Item position entries

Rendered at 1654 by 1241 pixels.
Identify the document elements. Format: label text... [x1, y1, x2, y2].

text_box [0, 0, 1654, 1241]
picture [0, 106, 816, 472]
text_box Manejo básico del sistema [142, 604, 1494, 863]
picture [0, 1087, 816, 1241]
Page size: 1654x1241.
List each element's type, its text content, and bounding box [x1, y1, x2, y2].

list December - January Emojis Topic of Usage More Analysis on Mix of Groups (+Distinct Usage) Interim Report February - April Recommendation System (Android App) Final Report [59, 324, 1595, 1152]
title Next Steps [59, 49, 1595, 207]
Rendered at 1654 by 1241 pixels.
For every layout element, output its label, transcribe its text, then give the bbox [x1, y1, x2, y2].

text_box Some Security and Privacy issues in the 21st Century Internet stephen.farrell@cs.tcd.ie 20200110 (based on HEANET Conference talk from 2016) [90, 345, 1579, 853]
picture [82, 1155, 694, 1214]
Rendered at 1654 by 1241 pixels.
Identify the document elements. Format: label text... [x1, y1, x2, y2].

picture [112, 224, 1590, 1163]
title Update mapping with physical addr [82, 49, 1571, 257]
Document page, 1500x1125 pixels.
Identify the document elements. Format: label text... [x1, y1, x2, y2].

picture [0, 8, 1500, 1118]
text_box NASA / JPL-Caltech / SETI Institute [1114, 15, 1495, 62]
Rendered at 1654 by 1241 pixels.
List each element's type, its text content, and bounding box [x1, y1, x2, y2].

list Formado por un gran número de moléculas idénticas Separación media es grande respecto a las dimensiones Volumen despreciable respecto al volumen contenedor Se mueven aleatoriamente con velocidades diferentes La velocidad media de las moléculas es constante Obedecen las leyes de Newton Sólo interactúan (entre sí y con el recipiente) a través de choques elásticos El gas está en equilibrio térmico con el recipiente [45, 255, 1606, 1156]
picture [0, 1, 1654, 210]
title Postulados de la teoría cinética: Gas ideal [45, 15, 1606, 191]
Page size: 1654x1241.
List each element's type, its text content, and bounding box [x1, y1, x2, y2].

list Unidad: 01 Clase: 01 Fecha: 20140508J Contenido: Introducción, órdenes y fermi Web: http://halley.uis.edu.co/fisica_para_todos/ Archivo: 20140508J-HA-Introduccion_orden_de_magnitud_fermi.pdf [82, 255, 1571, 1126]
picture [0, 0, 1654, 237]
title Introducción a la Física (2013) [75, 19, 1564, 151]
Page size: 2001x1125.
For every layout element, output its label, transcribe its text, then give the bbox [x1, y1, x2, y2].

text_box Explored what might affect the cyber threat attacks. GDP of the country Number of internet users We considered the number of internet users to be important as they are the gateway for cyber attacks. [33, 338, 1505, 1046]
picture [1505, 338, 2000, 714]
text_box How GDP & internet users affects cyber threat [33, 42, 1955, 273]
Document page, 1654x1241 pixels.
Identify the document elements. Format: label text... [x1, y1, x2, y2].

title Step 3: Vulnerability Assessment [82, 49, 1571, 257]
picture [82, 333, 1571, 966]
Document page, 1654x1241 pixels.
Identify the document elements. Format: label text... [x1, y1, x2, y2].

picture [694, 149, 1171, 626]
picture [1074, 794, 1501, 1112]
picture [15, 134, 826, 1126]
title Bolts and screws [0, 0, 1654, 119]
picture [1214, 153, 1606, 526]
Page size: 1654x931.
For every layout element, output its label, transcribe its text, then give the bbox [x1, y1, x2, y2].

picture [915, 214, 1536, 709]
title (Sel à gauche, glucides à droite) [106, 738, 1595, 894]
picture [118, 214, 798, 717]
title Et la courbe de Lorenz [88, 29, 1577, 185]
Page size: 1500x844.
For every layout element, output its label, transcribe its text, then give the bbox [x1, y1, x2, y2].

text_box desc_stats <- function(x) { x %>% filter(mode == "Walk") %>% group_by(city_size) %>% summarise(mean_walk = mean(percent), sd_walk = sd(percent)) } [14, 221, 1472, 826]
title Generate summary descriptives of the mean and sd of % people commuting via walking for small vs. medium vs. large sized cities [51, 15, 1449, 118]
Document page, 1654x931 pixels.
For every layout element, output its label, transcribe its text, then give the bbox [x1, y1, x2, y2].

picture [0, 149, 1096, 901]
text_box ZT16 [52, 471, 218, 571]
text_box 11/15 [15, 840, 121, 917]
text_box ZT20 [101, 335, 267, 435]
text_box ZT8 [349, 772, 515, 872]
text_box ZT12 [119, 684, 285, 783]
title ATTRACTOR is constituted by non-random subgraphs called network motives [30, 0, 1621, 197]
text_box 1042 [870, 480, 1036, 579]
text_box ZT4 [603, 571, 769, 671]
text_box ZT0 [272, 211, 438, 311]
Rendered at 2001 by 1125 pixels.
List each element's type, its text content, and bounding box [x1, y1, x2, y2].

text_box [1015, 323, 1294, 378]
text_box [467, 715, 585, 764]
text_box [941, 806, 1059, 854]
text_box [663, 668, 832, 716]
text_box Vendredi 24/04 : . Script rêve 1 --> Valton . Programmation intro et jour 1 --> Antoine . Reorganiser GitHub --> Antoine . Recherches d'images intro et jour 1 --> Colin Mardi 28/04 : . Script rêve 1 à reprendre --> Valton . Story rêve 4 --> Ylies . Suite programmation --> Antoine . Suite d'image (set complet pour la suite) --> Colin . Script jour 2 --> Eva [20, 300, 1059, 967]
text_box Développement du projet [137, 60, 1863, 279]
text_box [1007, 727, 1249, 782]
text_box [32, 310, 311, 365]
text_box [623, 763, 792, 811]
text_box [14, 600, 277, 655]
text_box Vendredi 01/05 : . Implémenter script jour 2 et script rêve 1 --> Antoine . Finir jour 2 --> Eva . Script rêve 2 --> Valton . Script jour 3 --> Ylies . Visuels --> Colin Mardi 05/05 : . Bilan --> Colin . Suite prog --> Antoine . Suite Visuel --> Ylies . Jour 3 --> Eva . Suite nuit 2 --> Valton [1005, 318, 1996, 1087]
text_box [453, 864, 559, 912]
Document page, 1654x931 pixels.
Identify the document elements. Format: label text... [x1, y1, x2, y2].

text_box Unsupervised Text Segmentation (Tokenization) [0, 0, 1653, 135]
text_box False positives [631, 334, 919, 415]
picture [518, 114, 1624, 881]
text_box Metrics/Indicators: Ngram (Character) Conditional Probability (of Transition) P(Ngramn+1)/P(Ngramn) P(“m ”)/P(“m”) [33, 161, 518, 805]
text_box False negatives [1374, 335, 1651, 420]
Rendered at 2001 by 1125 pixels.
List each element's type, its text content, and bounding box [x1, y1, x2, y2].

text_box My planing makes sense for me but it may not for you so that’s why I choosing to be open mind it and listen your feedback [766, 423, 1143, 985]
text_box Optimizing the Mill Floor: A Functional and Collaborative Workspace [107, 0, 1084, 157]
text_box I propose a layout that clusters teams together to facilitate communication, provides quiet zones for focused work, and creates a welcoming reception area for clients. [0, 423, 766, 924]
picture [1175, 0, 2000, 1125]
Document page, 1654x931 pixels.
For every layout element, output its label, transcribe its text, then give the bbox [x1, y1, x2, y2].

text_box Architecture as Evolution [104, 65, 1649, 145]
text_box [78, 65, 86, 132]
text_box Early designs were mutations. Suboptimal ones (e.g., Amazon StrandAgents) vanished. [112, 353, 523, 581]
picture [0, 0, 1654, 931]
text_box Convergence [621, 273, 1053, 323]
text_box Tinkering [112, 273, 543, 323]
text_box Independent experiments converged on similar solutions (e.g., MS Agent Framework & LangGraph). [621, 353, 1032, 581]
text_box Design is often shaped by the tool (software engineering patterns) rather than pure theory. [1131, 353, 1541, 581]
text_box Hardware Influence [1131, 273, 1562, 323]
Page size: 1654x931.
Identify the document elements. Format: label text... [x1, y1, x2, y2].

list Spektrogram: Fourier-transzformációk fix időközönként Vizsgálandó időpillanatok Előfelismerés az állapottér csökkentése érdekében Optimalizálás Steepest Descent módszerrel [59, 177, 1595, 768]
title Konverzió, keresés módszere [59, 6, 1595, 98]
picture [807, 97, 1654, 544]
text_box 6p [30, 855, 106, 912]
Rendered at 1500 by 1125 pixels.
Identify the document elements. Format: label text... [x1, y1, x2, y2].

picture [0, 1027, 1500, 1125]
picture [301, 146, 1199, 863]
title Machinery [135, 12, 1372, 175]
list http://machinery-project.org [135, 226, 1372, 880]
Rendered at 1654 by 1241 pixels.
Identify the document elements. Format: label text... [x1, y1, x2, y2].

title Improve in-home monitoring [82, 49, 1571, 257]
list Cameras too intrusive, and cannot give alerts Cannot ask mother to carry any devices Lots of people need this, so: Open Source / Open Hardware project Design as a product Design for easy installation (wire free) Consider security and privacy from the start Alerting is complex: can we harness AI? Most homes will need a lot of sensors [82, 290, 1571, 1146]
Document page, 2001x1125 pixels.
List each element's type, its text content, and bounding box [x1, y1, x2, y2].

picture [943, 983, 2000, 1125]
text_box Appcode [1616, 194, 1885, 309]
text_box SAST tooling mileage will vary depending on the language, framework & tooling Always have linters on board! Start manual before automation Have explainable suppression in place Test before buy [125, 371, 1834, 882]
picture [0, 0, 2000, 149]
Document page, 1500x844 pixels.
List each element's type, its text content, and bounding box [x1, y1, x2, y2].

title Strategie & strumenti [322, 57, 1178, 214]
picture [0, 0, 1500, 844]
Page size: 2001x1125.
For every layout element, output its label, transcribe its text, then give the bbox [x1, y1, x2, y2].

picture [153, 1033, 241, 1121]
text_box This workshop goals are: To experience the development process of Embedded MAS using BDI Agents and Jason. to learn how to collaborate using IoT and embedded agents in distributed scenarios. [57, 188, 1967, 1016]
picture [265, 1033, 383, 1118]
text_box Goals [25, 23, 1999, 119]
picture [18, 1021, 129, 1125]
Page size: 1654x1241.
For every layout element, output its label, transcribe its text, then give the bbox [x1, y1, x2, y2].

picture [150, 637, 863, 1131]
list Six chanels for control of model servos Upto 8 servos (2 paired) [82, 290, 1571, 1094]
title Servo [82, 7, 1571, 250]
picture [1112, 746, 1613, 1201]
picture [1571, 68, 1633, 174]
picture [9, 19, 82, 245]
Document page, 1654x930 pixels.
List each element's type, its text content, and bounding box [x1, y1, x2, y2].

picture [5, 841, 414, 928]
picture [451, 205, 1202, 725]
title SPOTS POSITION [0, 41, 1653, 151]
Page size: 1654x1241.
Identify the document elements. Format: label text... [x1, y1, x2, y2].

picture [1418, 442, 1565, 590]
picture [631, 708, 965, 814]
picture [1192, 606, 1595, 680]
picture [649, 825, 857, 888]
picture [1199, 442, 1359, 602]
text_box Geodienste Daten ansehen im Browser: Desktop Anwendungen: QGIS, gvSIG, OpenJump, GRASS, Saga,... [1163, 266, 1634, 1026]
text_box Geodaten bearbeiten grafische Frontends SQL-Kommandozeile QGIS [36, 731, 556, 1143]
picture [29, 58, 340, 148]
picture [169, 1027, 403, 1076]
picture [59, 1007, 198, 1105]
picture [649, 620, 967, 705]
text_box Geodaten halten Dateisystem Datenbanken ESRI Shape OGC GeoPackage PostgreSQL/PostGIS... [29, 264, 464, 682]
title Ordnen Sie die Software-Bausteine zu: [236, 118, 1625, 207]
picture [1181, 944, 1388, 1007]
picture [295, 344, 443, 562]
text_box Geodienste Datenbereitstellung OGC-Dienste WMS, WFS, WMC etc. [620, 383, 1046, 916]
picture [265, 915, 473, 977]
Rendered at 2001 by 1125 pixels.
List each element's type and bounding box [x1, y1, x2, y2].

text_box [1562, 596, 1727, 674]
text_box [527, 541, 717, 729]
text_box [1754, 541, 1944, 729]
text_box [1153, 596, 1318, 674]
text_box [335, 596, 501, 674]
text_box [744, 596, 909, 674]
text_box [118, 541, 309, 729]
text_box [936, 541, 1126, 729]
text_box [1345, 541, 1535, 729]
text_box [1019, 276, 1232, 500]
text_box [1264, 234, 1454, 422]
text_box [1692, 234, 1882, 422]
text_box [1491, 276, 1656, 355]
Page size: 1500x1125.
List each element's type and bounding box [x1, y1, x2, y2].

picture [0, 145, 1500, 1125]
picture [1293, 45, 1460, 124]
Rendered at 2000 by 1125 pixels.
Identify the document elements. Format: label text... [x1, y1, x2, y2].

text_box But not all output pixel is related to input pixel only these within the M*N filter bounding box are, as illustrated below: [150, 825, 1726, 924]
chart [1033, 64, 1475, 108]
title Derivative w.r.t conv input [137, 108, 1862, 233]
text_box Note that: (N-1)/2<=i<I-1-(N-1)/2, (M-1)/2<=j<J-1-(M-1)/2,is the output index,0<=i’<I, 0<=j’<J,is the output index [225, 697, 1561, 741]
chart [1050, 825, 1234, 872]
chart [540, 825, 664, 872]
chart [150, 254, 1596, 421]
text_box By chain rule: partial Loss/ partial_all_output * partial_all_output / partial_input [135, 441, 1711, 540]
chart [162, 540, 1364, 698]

__Written exercise__: Retype the entries above, beginning with the first line and ending after the line that contains "picture [0, 1087, 816, 1241]". Keep both of those lines and every line between them unchanged.

__Task solution__:
Rendered at 1654 by 1241 pixels.
Identify the document elements. Format: label text... [x1, y1, x2, y2].

text_box [0, 0, 1654, 1241]
picture [0, 106, 816, 472]
text_box Manejo básico del sistema [142, 604, 1494, 863]
picture [0, 1087, 816, 1241]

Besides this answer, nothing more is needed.